October 12, 2010
CU-Boulder graduate student Andrew Poppe of the physics department is part of a student team at the Laboratory for Atmospheric and Space Physics that designed and built the Student Dust Counter instrument now flying on NASA's New Horizons spacecraft that is headed for Pluto. Credit: Glenn Asakawa/ University of Colorado
A University of Colorado at Boulder space dust counter designed, tested and operated by students that is flying aboard NASA's New Horizons mission to Pluto now holds the record for the most distant working dust detector ever to travel through space.
The instrument on the New Horizons mission -- officially named the Venetia Burney Student Dust Counter, or SDC, after an 11-year-old English girl who named Pluto more than 75 years ago -- reached a distance of 1.67 billion miles from Earth on Oct. 10. Designed by a student team from CU-Boulder's Laboratory for Atmospheric and Space Physics, SDC was launched in 2006 aboard the New Horizons spacecraft, which is now slightly beyond the orbit of Uranus.
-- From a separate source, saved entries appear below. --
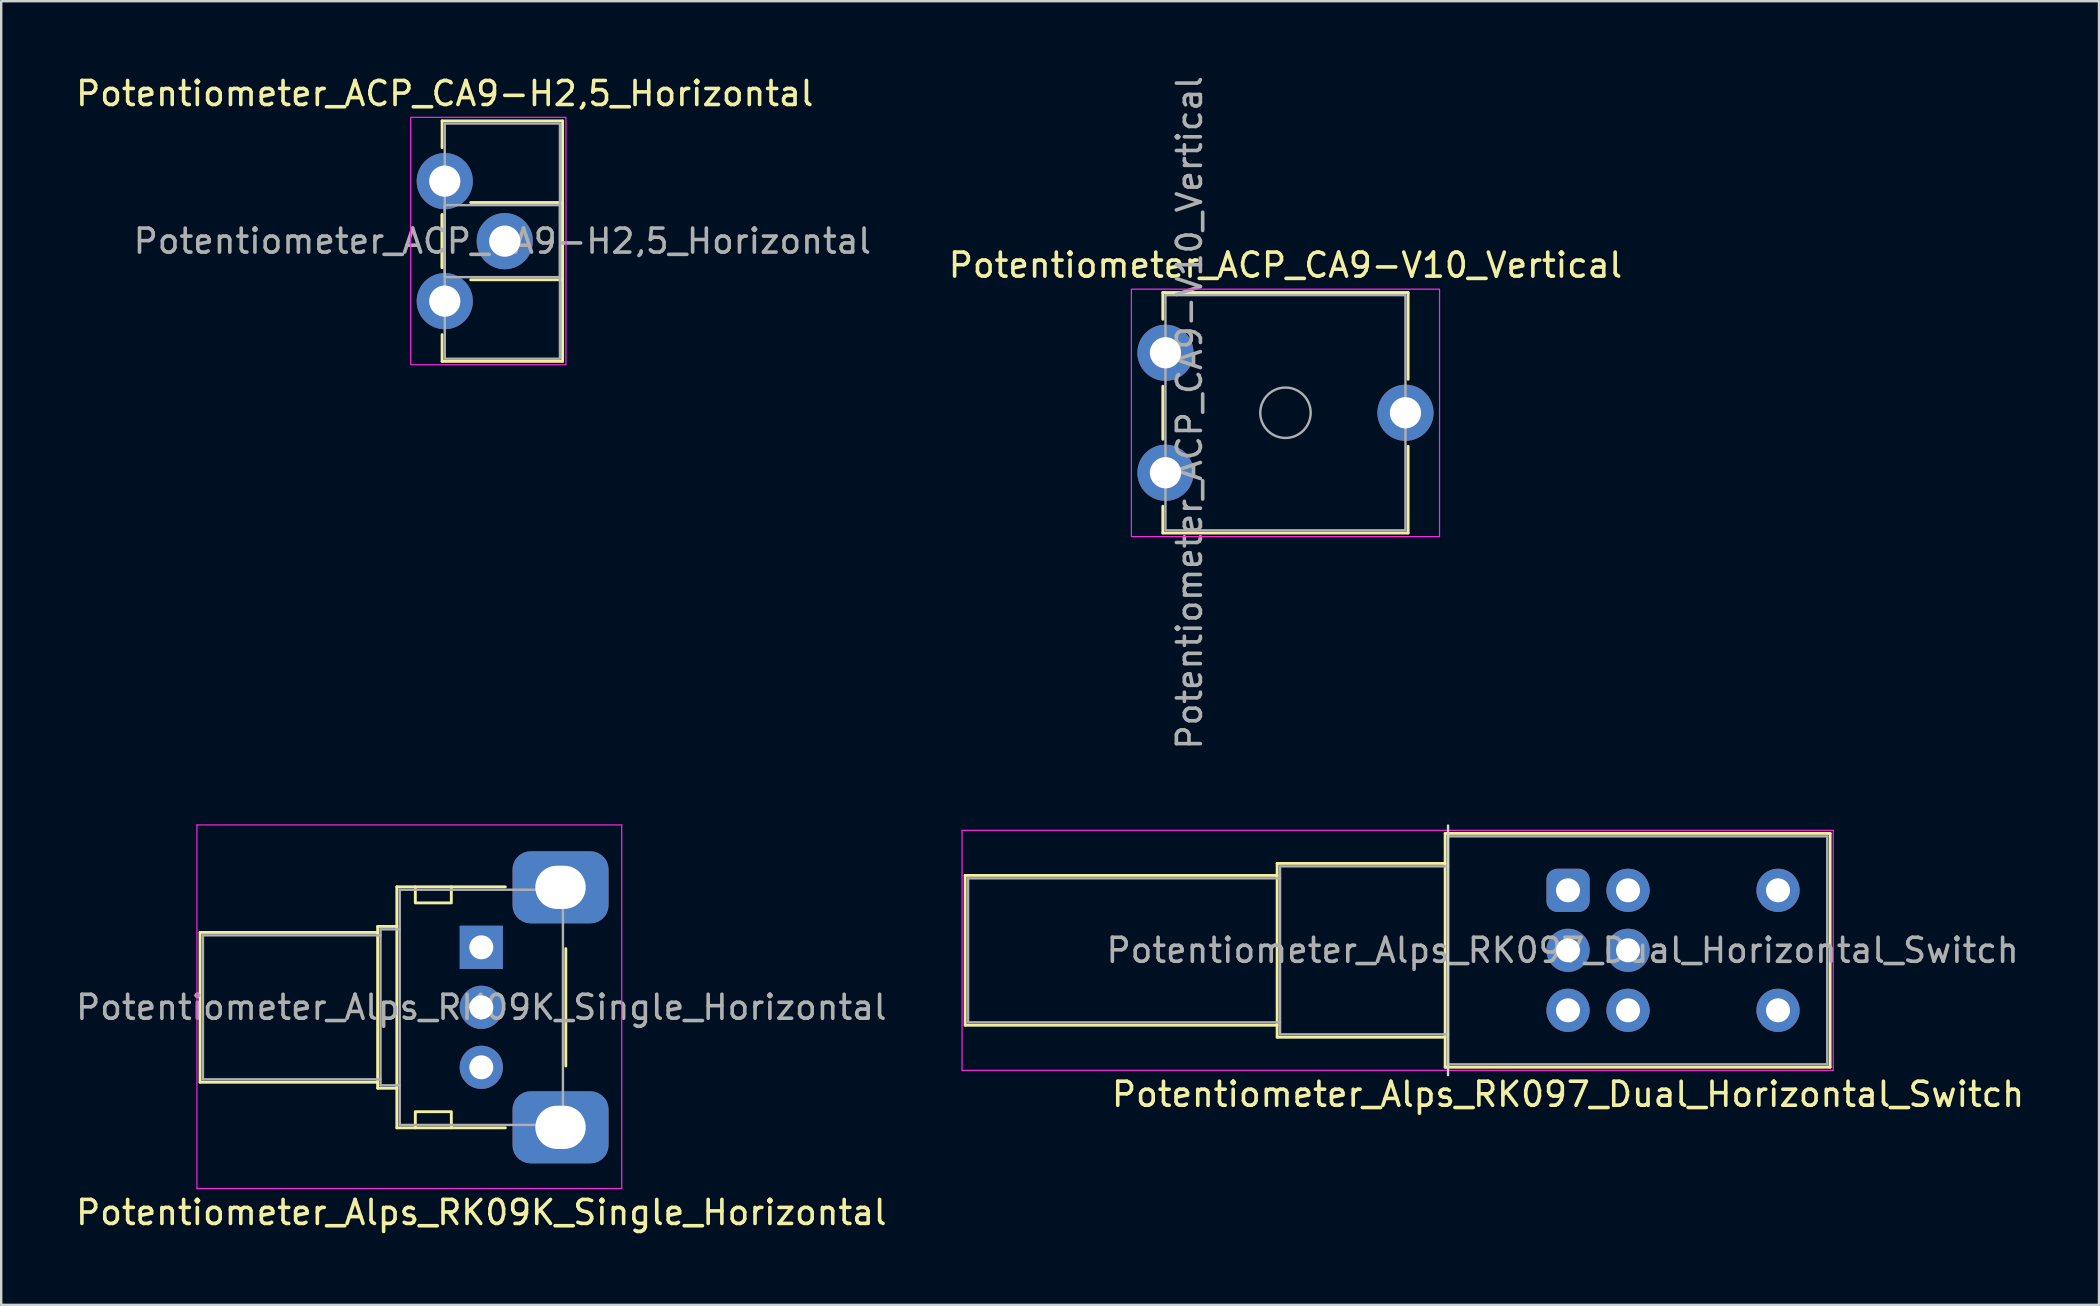
<source format=kicad_pcb>
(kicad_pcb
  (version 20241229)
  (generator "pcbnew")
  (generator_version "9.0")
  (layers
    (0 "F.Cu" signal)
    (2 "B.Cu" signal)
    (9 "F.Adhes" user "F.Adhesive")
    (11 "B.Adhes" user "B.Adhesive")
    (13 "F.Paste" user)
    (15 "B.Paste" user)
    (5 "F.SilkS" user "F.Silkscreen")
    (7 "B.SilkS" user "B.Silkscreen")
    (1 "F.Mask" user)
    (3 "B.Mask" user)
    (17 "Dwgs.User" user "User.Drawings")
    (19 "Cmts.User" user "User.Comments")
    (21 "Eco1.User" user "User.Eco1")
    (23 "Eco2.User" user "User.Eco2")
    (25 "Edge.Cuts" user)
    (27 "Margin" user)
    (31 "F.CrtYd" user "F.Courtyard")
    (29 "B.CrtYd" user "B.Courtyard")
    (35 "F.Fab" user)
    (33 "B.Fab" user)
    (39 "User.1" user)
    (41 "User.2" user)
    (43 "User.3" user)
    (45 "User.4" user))
  (footprint "Potentiometer_Alps_RK09K_Single_Horizontal"
    (layer "F.Cu")
    (at 17.006 36.423)
    (property "Reference" "Potentiometer_Alps_RK09K_Single_Horizontal" (at 0 11.05 180) (layer "F.SilkS") (effects (font (size 1 1) (thickness 0.15))))
    (attr through_hole)
    (fp_line (start -11.72 5.62) (end -11.72 -0.62) (stroke (width 0.12) (type solid)) (layer "F.SilkS"))
    (fp_line (start -4.32 -0.62) (end -11.72 -0.62) (stroke (width 0.12) (type solid)) (layer "F.SilkS"))
    (fp_line (start -4.32 5.62) (end -11.72 5.62) (stroke (width 0.12) (type solid)) (layer "F.SilkS"))
    (fp_line (start -4.32 5.87) (end -4.32 -0.87) (stroke (width 0.12) (type solid)) (layer "F.SilkS"))
    (fp_line (start -3.52 -0.87) (end -4.32 -0.87) (stroke (width 0.12) (type solid)) (layer "F.SilkS"))
    (fp_line (start -3.52 5.87) (end -4.32 5.87) (stroke (width 0.12) (type solid)) (layer "F.SilkS"))
    (fp_line (start -3.52 7.521) (end -3.52 -2.52) (stroke (width 0.12) (type solid)) (layer "F.SilkS"))
    (fp_line (start -2.75 -2.52) (end -3.52 -2.52) (stroke (width 0.12) (type solid)) (layer "F.SilkS"))
    (fp_line (start -2.75 7.521) (end -3.52 7.521) (stroke (width 0.12) (type solid)) (layer "F.SilkS"))
    (fp_line (start -1.25 -2.52) (end 1 -2.52) (stroke (width 0.12) (type solid)) (layer "F.SilkS"))
    (fp_line (start 1 7.521) (end -1.25 7.521) (stroke (width 0.12) (type solid)) (layer "F.SilkS"))
    (fp_line (start 3.52 4.944) (end 3.52 0.055) (stroke (width 0.12) (type solid)) (layer "F.SilkS"))
    (fp_rect (start -2.75 -2.52) (end -1.25 -1.85) (stroke (width 0.12) (type solid)) (fill no) (layer "F.SilkS"))
    (fp_rect (start -2.75 6.85) (end -1.25 7.521) (stroke (width 0.12) (type solid)) (fill no) (layer "F.SilkS"))
    (fp_line (start -11.85 -5.1) (end -11.85 10.05) (stroke (width 0.05) (type solid)) (layer "F.CrtYd"))
    (fp_line (start -11.85 10.05) (end 5.85 10.05) (stroke (width 0.05) (type solid)) (layer "F.CrtYd"))
    (fp_line (start 5.85 -5.1) (end -11.85 -5.1) (stroke (width 0.05) (type solid)) (layer "F.CrtYd"))
    (fp_line (start 5.85 10.05) (end 5.85 -5.1) (stroke (width 0.05) (type solid)) (layer "F.CrtYd"))
    (fp_line (start -11.6 -0.5) (end -11.6 5.5) (stroke (width 0.1) (type solid)) (layer "F.Fab"))
    (fp_line (start -11.6 5.5) (end -4.2 5.5) (stroke (width 0.1) (type solid)) (layer "F.Fab"))
    (fp_line (start -4.2 -0.75) (end -4.2 5.75) (stroke (width 0.1) (type solid)) (layer "F.Fab"))
    (fp_line (start -4.2 -0.5) (end -11.6 -0.5) (stroke (width 0.1) (type solid)) (layer "F.Fab"))
    (fp_line (start -4.2 5.75) (end -3.4 5.75) (stroke (width 0.1) (type solid)) (layer "F.Fab"))
    (fp_line (start -3.4 -2.4) (end -3.4 7.4) (stroke (width 0.1) (type solid)) (layer "F.Fab"))
    (fp_line (start -3.4 -0.75) (end -4.2 -0.75) (stroke (width 0.1) (type solid)) (layer "F.Fab"))
    (fp_line (start -3.4 7.4) (end 3.4 7.4) (stroke (width 0.1) (type solid)) (layer "F.Fab"))
    (fp_line (start 3.4 -2.4) (end -3.4 -2.4) (stroke (width 0.1) (type solid)) (layer "F.Fab"))
    (fp_line (start 3.4 7.4) (end 3.4 -2.4) (stroke (width 0.1) (type solid)) (layer "F.Fab"))
    (fp_text user "${REFERENCE}" (at 0 2.5 180) (layer "F.Fab") (effects (font (size 1 1) (thickness 0.15))))
    (pad "1" thru_hole rect (at 0 0 180) (size 1.8 1.8) (drill 1) (layers "*.Cu" "*.Mask"))
    (pad "2" thru_hole circle (at 0 2.5 180) (size 1.8 1.8) (drill 1) (layers "*.Cu" "*.Mask"))
    (pad "3" thru_hole circle (at 0 5 180) (size 1.8 1.8) (drill 1) (layers "*.Cu" "*.Mask"))
    (pad "MP" thru_hole roundrect (at 3.3 -2.5 180) (size 4 3) (drill oval 2.1 1.8) (layers "*.Cu" "*.Mask") (roundrect_rratio 0.25))
    (pad "MP" thru_hole roundrect (at 3.3 7.5 180) (size 4 3) (drill oval 2.1 1.8) (layers "*.Cu" "*.Mask") (roundrect_rratio 0.25))
    (zone (net_name "") (layer "F.Cu") (name "Copper Keep Out") (hatch full 0.508) (connect_pads) (min_thickness 0.254) (filled_areas_thickness no) (keepout (tracks not_allowed) (vias not_allowed) (pads not_allowed) (copperpour not_allowed) (footprints not_allowed)) (placement (enabled no)) (fill) (polygon (pts (xy 14.256 33.923) (xy 15.756 33.923) (xy 15.756 34.573) (xy 14.256 34.573))))
    (zone (net_name "") (layer "F.Cu") (name "Copper Keep Out") (hatch full 0.508) (connect_pads) (min_thickness 0.254) (filled_areas_thickness no) (keepout (tracks not_allowed) (vias not_allowed) (pads not_allowed) (copperpour not_allowed) (footprints not_allowed)) (placement (enabled no)) (fill) (polygon (pts (xy 14.256 43.273) (xy 15.756 43.273) (xy 15.756 43.923) (xy 14.256 43.923)))))
  (footprint "Potentiometer_Alps_RK097_Dual_Horizontal_Switch"
    (layer "F.Cu")
    (at 62.287 34.048)
    (property "Reference" "Potentiometer_Alps_RK097_Dual_Horizontal_Switch" (at 0 8.5 180) (layer "F.SilkS") (effects (font (size 1 1) (thickness 0.15))))
    (attr through_hole)
    (fp_line (start -25.12 5.62) (end -25.12 -0.62) (stroke (width 0.12) (type solid)) (layer "F.SilkS"))
    (fp_line (start -12.12 -0.62) (end -25.12 -0.62) (stroke (width 0.12) (type solid)) (layer "F.SilkS"))
    (fp_line (start -12.12 5.62) (end -25.12 5.62) (stroke (width 0.12) (type solid)) (layer "F.SilkS"))
    (fp_line (start -12.12 6.12) (end -12.12 -1.12) (stroke (width 0.12) (type solid)) (layer "F.SilkS"))
    (fp_line (start -5.12 -1.12) (end -12.12 -1.12) (stroke (width 0.12) (type solid)) (layer "F.SilkS"))
    (fp_line (start -5.12 6.12) (end -12.12 6.12) (stroke (width 0.12) (type solid)) (layer "F.SilkS"))
    (fp_line (start -5.12 7.37) (end -5.12 -2.37) (stroke (width 0.12) (type solid)) (layer "F.SilkS"))
    (fp_line (start 10.921 -2.37) (end -5.12 -2.37) (stroke (width 0.12) (type solid)) (layer "F.SilkS"))
    (fp_line (start 10.921 7.37) (end -5.12 7.37) (stroke (width 0.12) (type solid)) (layer "F.SilkS"))
    (fp_line (start 10.921 7.37) (end 10.921 -2.37) (stroke (width 0.12) (type solid)) (layer "F.SilkS"))
    (fp_line (start -5 -2.7) (end -5 7.7) (stroke (width 0.1) (type solid)) (layer "Edge.Cuts"))
    (fp_line (start -25.25 -2.5) (end -25.25 7.5) (stroke (width 0.05) (type solid)) (layer "F.CrtYd"))
    (fp_line (start -25.25 7.5) (end 11.05 7.5) (stroke (width 0.05) (type solid)) (layer "F.CrtYd"))
    (fp_line (start 11.05 -2.5) (end -25.25 -2.5) (stroke (width 0.05) (type solid)) (layer "F.CrtYd"))
    (fp_line (start 11.05 7.5) (end 11.05 -2.5) (stroke (width 0.05) (type solid)) (layer "F.CrtYd"))
    (fp_line (start -25 -0.5) (end -25 5.5) (stroke (width 0.1) (type solid)) (layer "F.Fab"))
    (fp_line (start -25 5.5) (end -12 5.5) (stroke (width 0.1) (type solid)) (layer "F.Fab"))
    (fp_line (start -12 -1) (end -12 6) (stroke (width 0.1) (type solid)) (layer "F.Fab"))
    (fp_line (start -12 -0.5) (end -25 -0.5) (stroke (width 0.1) (type solid)) (layer "F.Fab"))
    (fp_line (start -12 6) (end -5 6) (stroke (width 0.1) (type solid)) (layer "F.Fab"))
    (fp_line (start -5 -2.25) (end -5 7.25) (stroke (width 0.1) (type solid)) (layer "F.Fab"))
    (fp_line (start -5 -1) (end -12 -1) (stroke (width 0.1) (type solid)) (layer "F.Fab"))
    (fp_line (start -5 7.25) (end 10.8 7.25) (stroke (width 0.1) (type solid)) (layer "F.Fab"))
    (fp_line (start 10.8 -2.25) (end -5 -2.25) (stroke (width 0.1) (type solid)) (layer "F.Fab"))
    (fp_line (start 10.8 7.25) (end 10.8 -2.25) (stroke (width 0.1) (type solid)) (layer "F.Fab"))
    (fp_text user "${REFERENCE}" (at -0.225 2.5 180) (layer "F.Fab") (effects (font (size 1 1) (thickness 0.15))))
    (pad "1" thru_hole roundrect (at 0 0 180) (size 1.8 1.8) (drill 1) (layers "*.Cu" "*.Mask") (roundrect_rratio 0.25))
    (pad "2" thru_hole circle (at 0 2.5 180) (size 1.8 1.8) (drill 1) (layers "*.Cu" "*.Mask"))
    (pad "3" thru_hole circle (at 0 5 180) (size 1.8 1.8) (drill 1) (layers "*.Cu" "*.Mask"))
    (pad "4" thru_hole circle (at 2.5 0 180) (size 1.8 1.8) (drill 1) (layers "*.Cu" "*.Mask"))
    (pad "5" thru_hole circle (at 2.5 2.5 180) (size 1.8 1.8) (drill 1) (layers "*.Cu" "*.Mask"))
    (pad "6" thru_hole circle (at 2.5 5 180) (size 1.8 1.8) (drill 1) (layers "*.Cu" "*.Mask"))
    (pad "7" thru_hole circle (at 8.75 0 180) (size 1.8 1.8) (drill 1) (layers "*.Cu" "*.Mask"))
    (pad "8" thru_hole circle (at 8.75 5 180) (size 1.8 1.8) (drill 1) (layers "*.Cu" "*.Mask")))
  (footprint "Potentiometer_ACP_CA9-V10_Vertical"
    (layer "F.Cu")
    (at 45.513 16.649)
    (property "Reference" "Potentiometer_ACP_CA9-V10_Vertical" (at 5 -8.65 0) (layer "F.SilkS") (effects (font (size 1 1) (thickness 0.15))))
    (attr through_hole)
    (fp_line (start -0.11 -7.51) (end 10.11 -7.51) (stroke (width 0.12) (type solid)) (layer "F.SilkS"))
    (fp_line (start -0.11 -6.396) (end -0.11 -7.51) (stroke (width 0.12) (type solid)) (layer "F.SilkS"))
    (fp_line (start -0.11 -1.396) (end -0.11 -3.604) (stroke (width 0.12) (type solid)) (layer "F.SilkS"))
    (fp_line (start -0.11 2.51) (end -0.11 1.396) (stroke (width 0.12) (type solid)) (layer "F.SilkS"))
    (fp_line (start 10.11 -7.51) (end 10.11 -3.896) (stroke (width 0.12) (type solid)) (layer "F.SilkS"))
    (fp_line (start 10.11 -1.104) (end 10.11 2.51) (stroke (width 0.12) (type solid)) (layer "F.SilkS"))
    (fp_line (start 10.11 2.51) (end -0.11 2.51) (stroke (width 0.12) (type solid)) (layer "F.SilkS"))
    (fp_rect (start -1.42 -7.65) (end 11.42 2.66) (stroke (width 0.05) (type solid)) (fill no) (layer "F.CrtYd"))
    (fp_rect (start 0 -7.4) (end 10 2.4) (stroke (width 0.1) (type solid)) (fill no) (layer "F.Fab"))
    (fp_circle (center 5 -2.5) (end 6.05 -2.5) (stroke (width 0.1) (type solid)) (fill no) (layer "F.Fab"))
    (fp_text user "${REFERENCE}" (at 1 -2.5 90) (layer "F.Fab") (effects (font (size 1 1) (thickness 0.15))))
    (pad "1" thru_hole circle (at 0 0) (size 2.34 2.34) (drill 1.3) (layers "*.Cu" "*.Mask"))
    (pad "2" thru_hole circle (at 10 -2.5) (size 2.34 2.34) (drill 1.3) (layers "*.Cu" "*.Mask"))
    (pad "3" thru_hole circle (at 0 -5) (size 2.34 2.34) (drill 1.3) (layers "*.Cu" "*.Mask")))
  (footprint "Potentiometer_ACP_CA9-H2,5_Horizontal"
    (layer "F.Cu")
    (at 15.482 4.498)
    (property "Reference" "Potentiometer_ACP_CA9-H2,5_Horizontal" (at 0 -3.65 0) (layer "F.SilkS") (effects (font (size 1 1) (thickness 0.15))))
    (attr through_hole)
    (fp_line (start -0.11 -2.51) (end 4.91 -2.51) (stroke (width 0.12) (type solid)) (layer "F.SilkS"))
    (fp_line (start -0.11 -1.396) (end -0.11 -2.51) (stroke (width 0.12) (type solid)) (layer "F.SilkS"))
    (fp_line (start -0.11 3.604) (end -0.11 1.396) (stroke (width 0.12) (type solid)) (layer "F.SilkS"))
    (fp_line (start -0.11 3.604) (end -0.11 1.396) (stroke (width 0.12) (type solid)) (layer "F.SilkS"))
    (fp_line (start -0.11 7.51) (end -0.11 6.396) (stroke (width 0.12) (type solid)) (layer "F.SilkS"))
    (fp_line (start 1.081 0.89) (end 4.91 0.89) (stroke (width 0.12) (type solid)) (layer "F.SilkS"))
    (fp_line (start 4.91 -2.51) (end 4.91 7.51) (stroke (width 0.12) (type solid)) (layer "F.SilkS"))
    (fp_line (start 4.91 0.89) (end 4.91 4.11) (stroke (width 0.12) (type solid)) (layer "F.SilkS"))
    (fp_line (start 4.91 4.11) (end 1.081 4.11) (stroke (width 0.12) (type solid)) (layer "F.SilkS"))
    (fp_line (start 4.91 7.51) (end -0.11 7.51) (stroke (width 0.12) (type solid)) (layer "F.SilkS"))
    (fp_rect (start -1.42 -2.66) (end 5.05 7.65) (stroke (width 0.05) (type solid)) (fill no) (layer "F.CrtYd"))
    (fp_rect (start 0 -2.4) (end 4.8 7.4) (stroke (width 0.1) (type solid)) (fill no) (layer "F.Fab"))
    (fp_rect (start 0 1) (end 4.8 4) (stroke (width 0.1) (type solid)) (fill no) (layer "F.Fab"))
    (fp_text user "${REFERENCE}" (at 2.4 2.5 0) (layer "F.Fab") (effects (font (size 1 1) (thickness 0.15))))
    (pad "1" thru_hole circle (at 0 0) (size 2.34 2.34) (drill 1.3) (layers "*.Cu" "*.Mask"))
    (pad "2" thru_hole circle (at 2.5 2.5) (size 2.34 2.34) (drill 1.3) (layers "*.Cu" "*.Mask"))
    (pad "3" thru_hole circle (at 0 5) (size 2.34 2.34) (drill 1.3) (layers "*.Cu" "*.Mask")))
  (gr_rect
    (start -3 -3)
    (end 84.412 51.321)
    (stroke (width 0.1) (type default))
    (fill no)
    (layer "Edge.Cuts")))
</source>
Dust grains in the solar system are of high interest to researchers because they are the building blocks of the solar system's planets. Scientists are particularly interested in dust that New Horizons is expected to encounter in the Kuiper Belt, a vast region beyond Neptune's orbit that contains thousands of icy objects that are thought to contain samples of ancient material formed in the solar system billions of years ago.
The only other dust-detecting instruments to measure space dust beyond the orbit of Jupiter -- which is inside the orbit of Uranus -- flew aboard NASA's Pioneer 10 and Pioneer 11 spacecraft in the 1970s.
"The New Horizons mission is going to break a lot of records, but this early one is one of the sweetest," said New Horizons Principal Investigator Alan Stern of the Southwest Research Institute in Boulder. "We're very proud to be collecting solar system dust data farther out than any mission ever has, and we're even prouder to be carrying the first student-built and student-operated science instrument ever sent on a planetary space mission," said Stern, a former faculty member at CU-Boulder.
"It's a once-in-a-lifetime experience to be part of the group of students who made this happen," said Andrew Poppe, a CU graduate student in physics who helps operate LASP's SDC and analyze the data. "We built a record-breaking, successful instrument that is taking scientific measurements to advance our understanding of the role of dust in our solar system."